Wie reagiert das Wohnumfeld auf Ihr tägliches Üben?

Hannah: Es gibt normalerweise in der Hochschule Übemöglichkeiten, aber in der Tat kann ich mich sehr glücklich schätzen, dass ich hier, in meinem WG-Zimmer in einem Studentenwohnheim, die Möglichkeit dazu habe. Das ist nicht selbstverständlich. Wir haben an unserer Hochschule auch nicht genügend Räume für alle Studenten.

Was möchten Sie als Musikerin mit Ihrem Fagott erreichen?

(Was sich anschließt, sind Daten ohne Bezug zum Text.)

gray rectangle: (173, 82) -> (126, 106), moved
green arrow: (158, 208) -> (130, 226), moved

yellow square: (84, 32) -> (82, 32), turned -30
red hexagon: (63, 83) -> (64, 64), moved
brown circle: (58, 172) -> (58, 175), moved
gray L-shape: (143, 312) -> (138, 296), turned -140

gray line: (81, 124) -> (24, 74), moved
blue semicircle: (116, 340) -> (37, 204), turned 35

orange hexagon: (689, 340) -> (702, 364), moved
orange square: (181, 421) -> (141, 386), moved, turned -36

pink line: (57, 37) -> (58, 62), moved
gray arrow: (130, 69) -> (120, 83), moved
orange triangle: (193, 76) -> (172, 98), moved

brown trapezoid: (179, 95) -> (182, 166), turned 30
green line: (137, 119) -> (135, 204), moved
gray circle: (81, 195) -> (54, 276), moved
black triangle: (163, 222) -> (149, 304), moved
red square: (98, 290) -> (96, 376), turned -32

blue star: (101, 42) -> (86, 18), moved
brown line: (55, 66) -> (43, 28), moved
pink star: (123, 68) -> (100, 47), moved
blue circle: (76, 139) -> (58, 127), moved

Hannah: Ich würde natürlich gern im Orchester spielen, mag aber auch Ensemblemusik und kann mir vorstellen, zu unterrichten.

Haben Sie Lampenfieber?

Hannah: Früher mehr als heute. Lampenfieber gehört dazu. Meistens geht es aber schon in den ersten Minuten auf der Bühne vorbei. Ich habe auch gelernt, beim Konzert Spaß zu haben.

Wann geben Sie Ihr nächstes Konzert und wo?

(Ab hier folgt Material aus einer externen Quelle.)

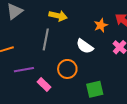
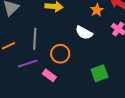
gray line: (46, 39) -> (35, 39), moved
orange circle: (67, 69) -> (60, 54), moved

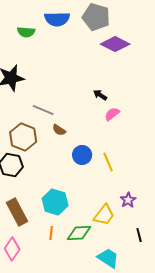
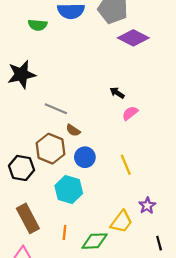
brown hexagon: (23, 137) -> (51, 149), moved
blue circle: (82, 155) -> (85, 157), moved
cyan hexagon: (55, 202) -> (69, 189), moved
orange line: (51, 233) -> (64, 232), moved

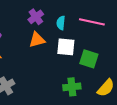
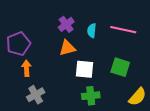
white square: (66, 47) -> (85, 69), moved
green cross: (72, 87) -> (91, 96), moved

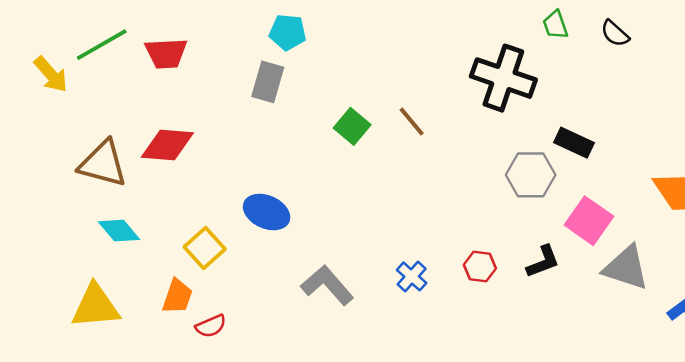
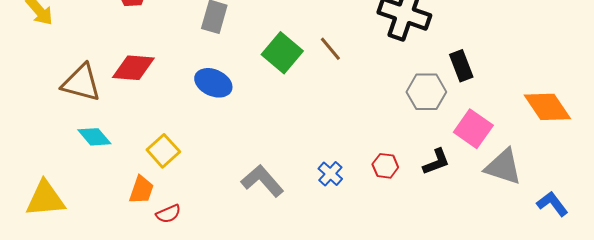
green square: (352, 126) -> (282, 53), size x1.4
black rectangle: (574, 143) -> (461, 66), turned 44
blue ellipse: (267, 212) -> (213, 83), moved
yellow triangle: (95, 306) -> (45, 199), moved

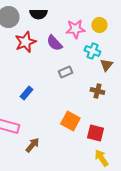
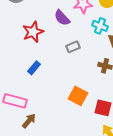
red star: (25, 42) -> (33, 32), moved
brown arrow: (32, 145) -> (29, 121), moved

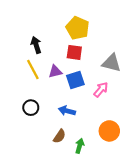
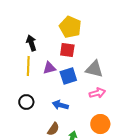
gray triangle: (111, 63) -> (94, 69), moved
yellow line: (33, 69) -> (28, 66), turned 30
pink arrow: (101, 90) -> (97, 93), moved, turned 35

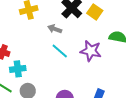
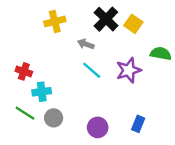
purple star: (91, 51) -> (129, 70), turned -30

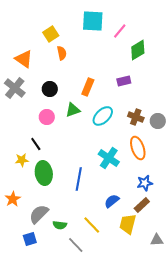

Hannah: Am 16. November, ein Benefizkonzert in Köln in der Kunst-Station Sankt Peter zusammen mit Judith Stapf (Violine) und Wolfgang Klein-Richter (Klavier). Es ist ein Konzert für Jerzey Gross, einen ,Juden, den letzten Überlebenden des Holocaust von Schindlers Liste. Er ist vor zwei Jahren gestorben, aber seine Geschichte soll weiter erzählt werden. Meine Tante, Angela Krumpen, hat ein Buch über ihn geschrieben. Es heißt: „Spiel mir das Lied vom Leben.“ Dieses Buch soll weiter gedruckt werden, also muss Geld organisiert werden.

Wann werden Sie das nächste Mal zu Hause in Tönisvorst sein, wo Sie seit fast drei Jahren viele geflüchtete afrikanische und syrische Menschen unterstützen?

Hannah: Maastricht ist nur eine Stunde mit dem Auto von Tönisvorst entfernt, also kann ich, wenn ich möchte, auch mal ein Wochenende in Tönisvorst sein. Was mich besonders freut, weil ich meine ausländischen Freunde und Freundinnen wiedersehen kann.